TEXTO DO EXERCÍCIO:
-.-.-

Uma operação integrada entre Polícia Civil, Polícia Militar, Ministério Público e Conselho Tutelar resultou na prisão de cinco pessoas suspeitas de envolvimento em crimes de abuso sexual contra crianças e adolescentes no município de Boa Viagem. A ação faz parte da quarta fase da “Operação Infância Perdida”, deflagrada na manhã desta terça-feira (18).
Durante a operação, foram cumpridos sete mandados de prisão preventiva e três de monitoramento eletrônico. O trabalho foi coordenado pelo delegado Gelson Luiz Almeida Pinto, titular da Delegacia Municipal de Boa Viagem, e pelo promotor de Justiça Alan Moitinho Ferraz, da 2ª Promotoria de Justiça do município. Segundo as autoridades, a iniciativa visa reprimir práticas criminosas que atingem diretamente a população infantojuvenil.
Desde o início da “Operação Infância Perdida”, em agosto deste ano, já foram cumpridos 21 mandados de prisão preventiva e cinco de monitoramento eletrônico. Os resultados demonstram o esforço conjunto das instituições para combater crimes contra vulneráveis na região.
As autoridades destacaram a relevância da operação no enfrentamento aos abusos sexuais praticados contra menores de idade. “A proteção da infância é uma prioridade absoluta”, afirmou o delegado Gelson Luiz. Ele ressaltou ainda que as investigações continuam em andamento para identificar outros possíveis envolvidos nos crimes.

-.-.-

DADOS FORNECIDOS:
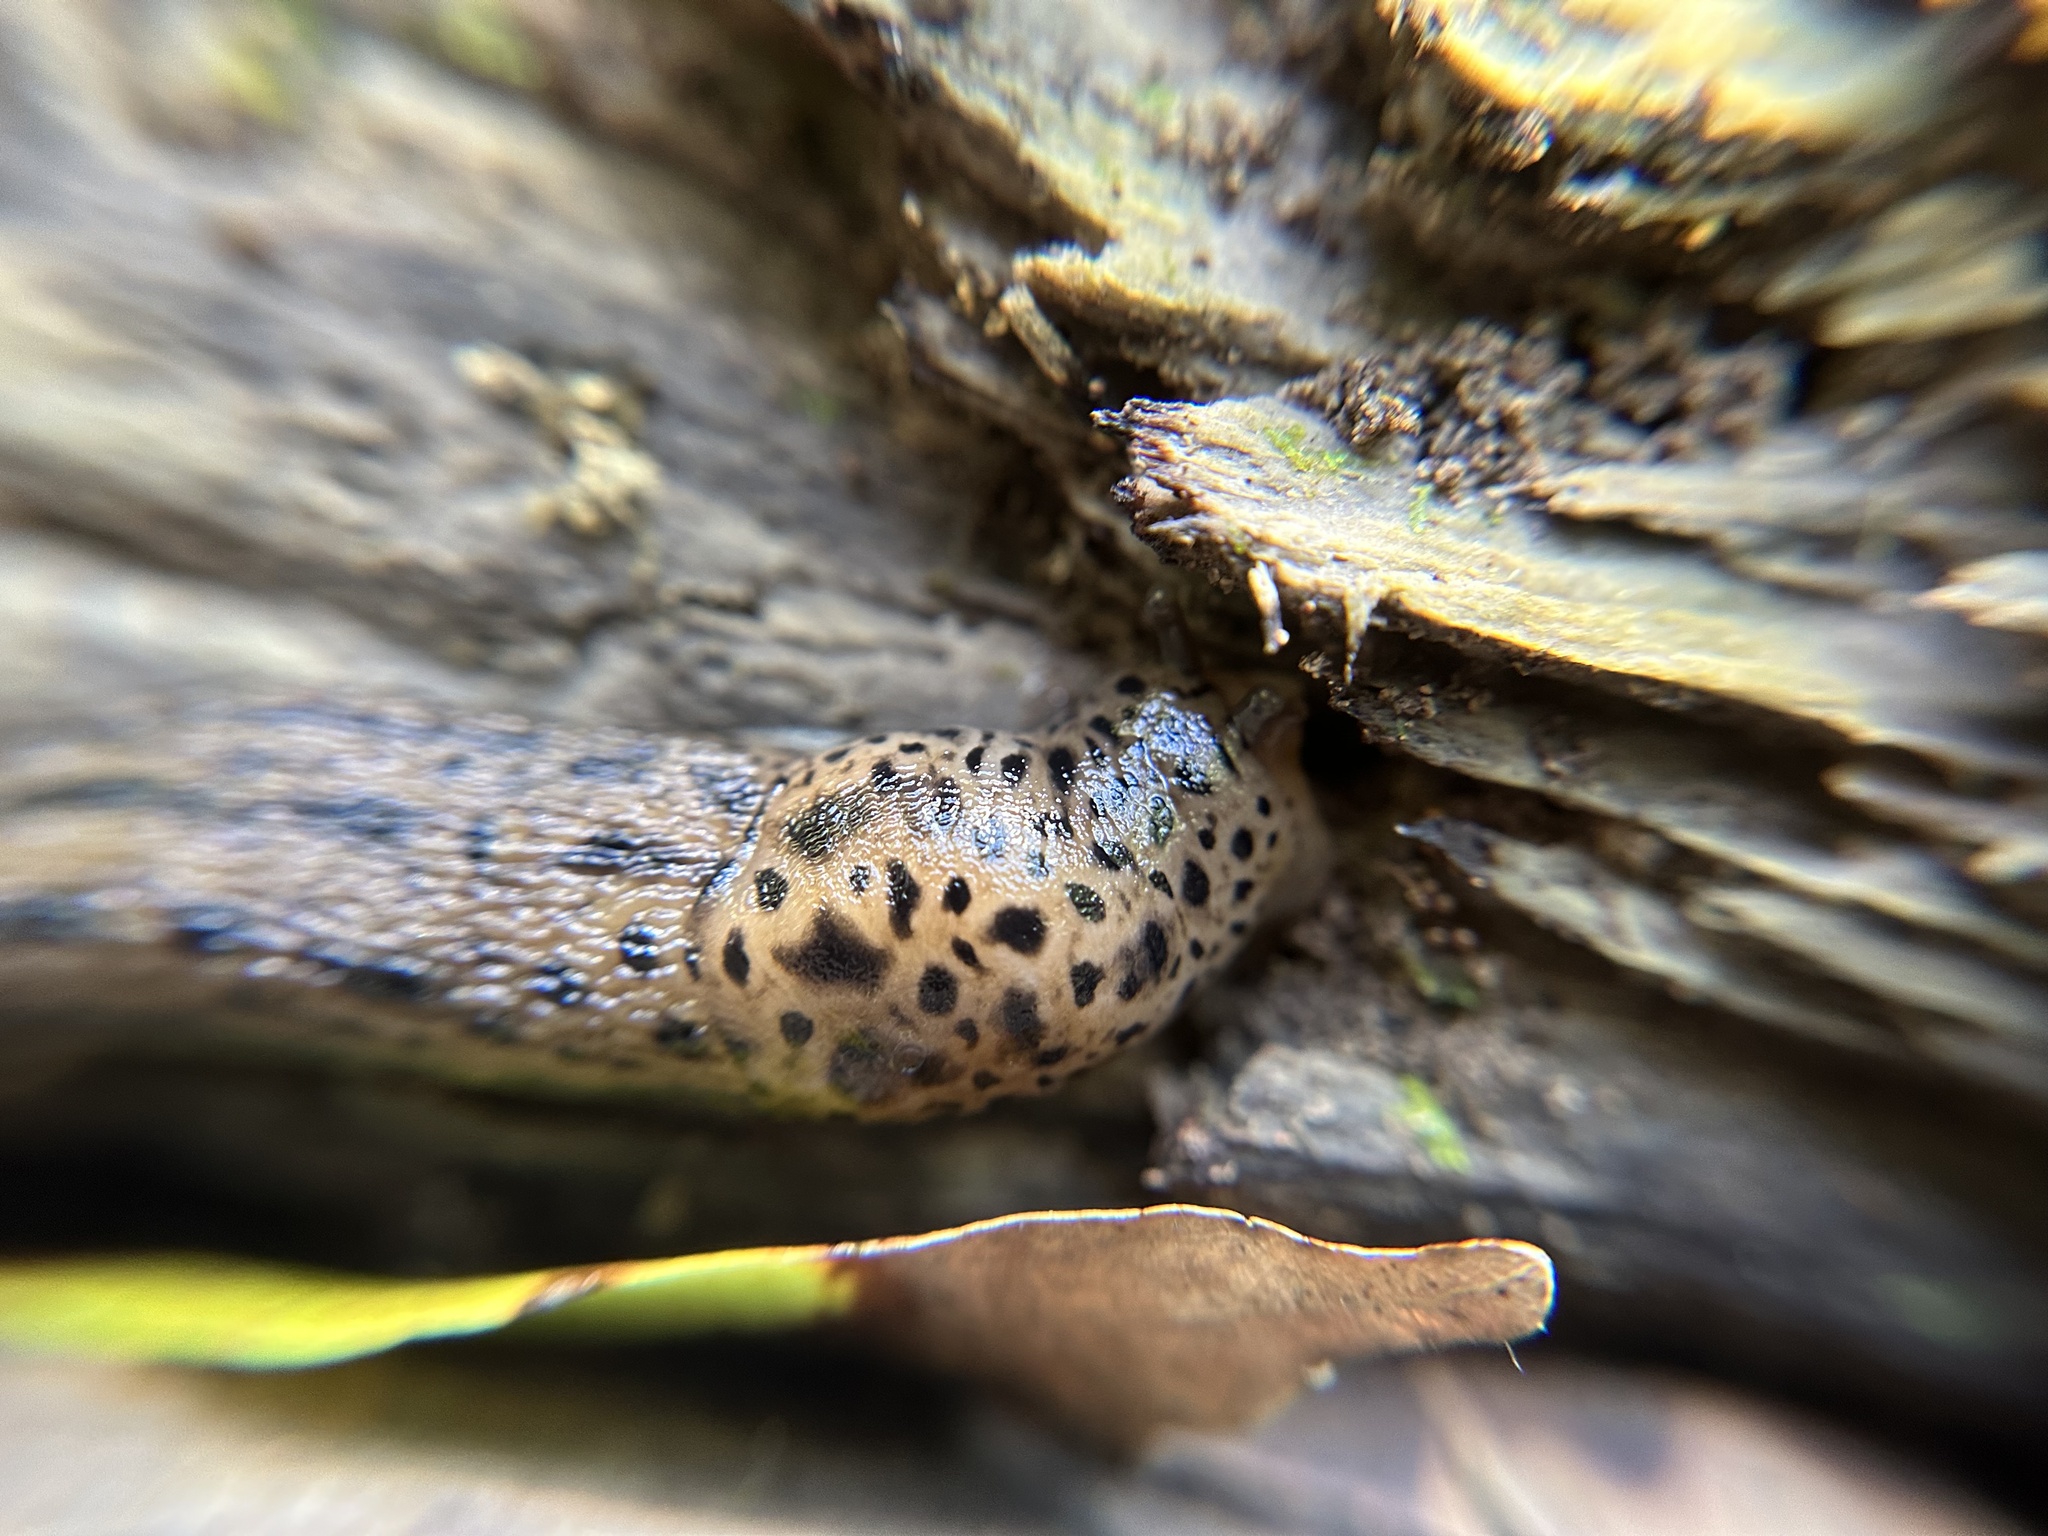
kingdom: Animalia
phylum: Mollusca
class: Gastropoda
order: Stylommatophora
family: Limacidae
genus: Limax
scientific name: Limax maximus
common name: Great grey slug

-.-.-

INSTRUÇÕES:
**1.** Responda com base no texto sobre a Operação Infância Perdida:
(a) Quantos mandados de monitoramento eletrônico foram cumpridos na quarta fase?
(b) Em que mês teve início a operação?
(c) Qual promotor de Justiça coordenou o trabalho junto com o delegado?
**2.** Prossiga o texto sobre a Operação Infância Perdida a partir do ponto em que ele termina.

EXERCÍCIOS RESOLVIDOS:
**1.**
(a) Três.
(b) Em agosto.
(c) Alan Moitinho Ferraz, da 2ª Promotoria de Justiça de Boa Viagem.

**2.**
O promotor Alan Moitinho Ferraz reiterou o compromisso do Ministério Público em garantir justiça às vítimas e suas famílias. “Essa é uma luta contínua, e não mediremos esforços para responsabilizar os culpados e prevenir novos casos”, disse.
A população pode contribuir anonimamente com informações que auxiliem nas investigações. Para isso, basta entrar em contato pelos canais oficiais das forças de segurança, como o Disque-Denúncia ou as redes sociais das instituições envolvidas. As denúncias são sigilosas e fundamentais para ampliar o alcance das operações.
A “Operação Infância Perdida” reforça a necessidade de vigilância e conscientização sobre os crimes que afetam crianças e adolescentes. Com a colaboração da comunidade e o trabalho integrado das autoridades, espera-se reduzir significativamente a incidência desses delitos na região.
As investigações seguem em curso para garantir que todos os envolvidos sejam responsabilizados e que as vítimas recebam o apoio necessário para superar os traumas causados.